Congress has taken important first steps to make UI more robust. The Families First Coronavirus Response Act increased state flexibility to extend UI benefits to eligible people whose work is disrupted by the COVID-19 crisis; though UI explicitly is not to be used as paid sick leave and individuals receiving sick leave are not eligible.

Congress has also created a trigger so that when the unemployment rate increases, the maximum duration of benefits will be extended for an additional 13 weeks. State UI funds can normally borrow from the federal government when claim payments outpace contributions, but no interest will be charged for these loans in 2020. Congress is currently finalizing a COVID relief bill that would temporarily provide an additional sum both to those receiving state unemployment assistance and as well as to eligible self-employed workers unable to receive state UI.

And on the state level?

The Commonwealth has taken some important steps to respond to federal flexibility and new incentives including:

  • Waiving the one-week waiting period so that people without work due to the crisis can apply immediately for unemployment benefits (the federal government is paying for this);
  • Changing eligibility rules to clarify that workers seeking benefits will not be disqualified as unavailable or not seeking work if they are quarantined, due to an order by civil authority or medical professional, or are unemployed because of “reasonable risk of exposure or infection or to care for a family member.” A worker doesn’t need to provide medical documentation to receive UI under these circumstances;
  • Suspending requirements for unemployed workers to attend training seminars; and,
  • Making workers eligible for benefits during temporary shutdowns with expected reopening.

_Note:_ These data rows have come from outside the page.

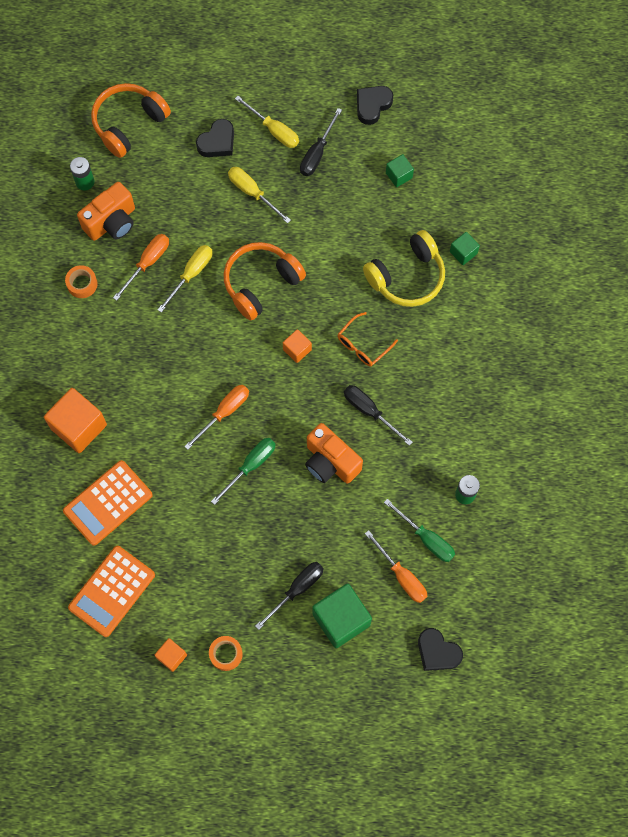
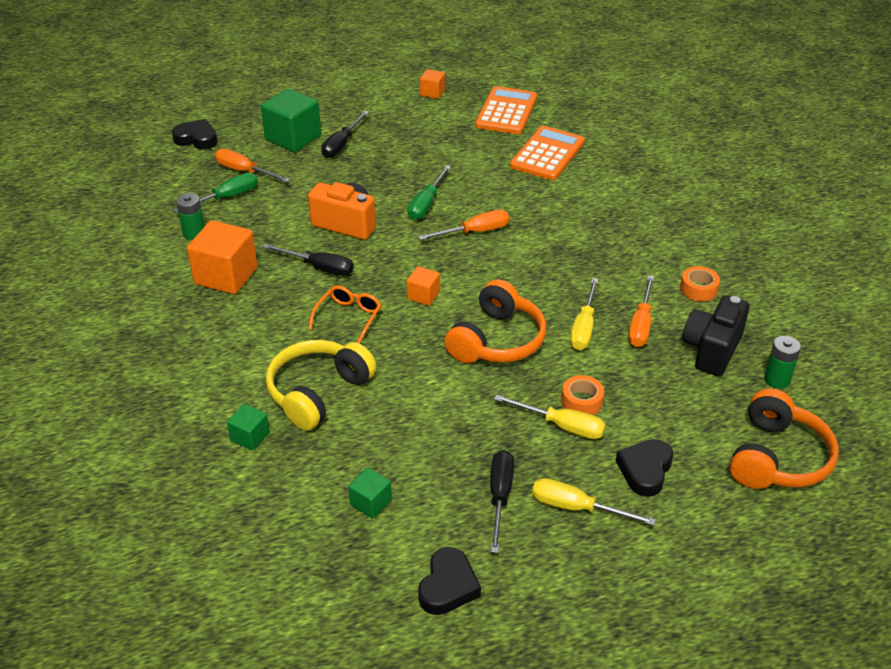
camera: 160 degrees right, 30 degrees down
orange cube [44,388,107,453] -> orange cube moved to [187,220,258,294]
orange camera [77,182,135,241] -> black camera [682,295,750,376]
orange screwdriver [184,385,249,450] -> orange screwdriver turned 135 degrees counterclockwise [418,210,509,240]
orange tape [209,636,243,671] -> orange tape moved to [561,375,604,415]
green screwdriver [384,499,455,562] -> green screwdriver turned 120 degrees clockwise [172,173,258,213]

Are immigrants eligible for UI?

Unfortunately, immigrants who have been living and working in Massachusetts but are without status cannot receive UI. Green card holders and others who are authorized to work by the federal government are generally eligible for UI under federal law.

What else should Mass. do?

The good thing about federal-state partnerships is that Massachusetts doesn’t have to do it alone. While the federal government can use its resources to expand the UI program to help address this crisis, the Commonwealth can use its more limited resources to fill in gaps that aren’t covered federally, like:

  • Increase state administrative staffing levels to process more unemployment claims (the federal government will provide Massachusetts up to $25.8 million for this.)
  • The state could encourage and publicize a rarely used Massachusetts law which creates a policy to prevent lay-offs. The policy enables the shared reduction of paid work time within a company — enabling companies to retain workers in place for a future recovery and workers to remain connected to their jobs with health and retirement benefits. Workers get to collect (reduced) unemployment for the partial work reduction.
  • Set up relief for those with a work record who are not eligible for UI or federal direct payments. It would not explicitly be for immigrants, but would benefit them. The federal government is unlikely to contribute to such a program.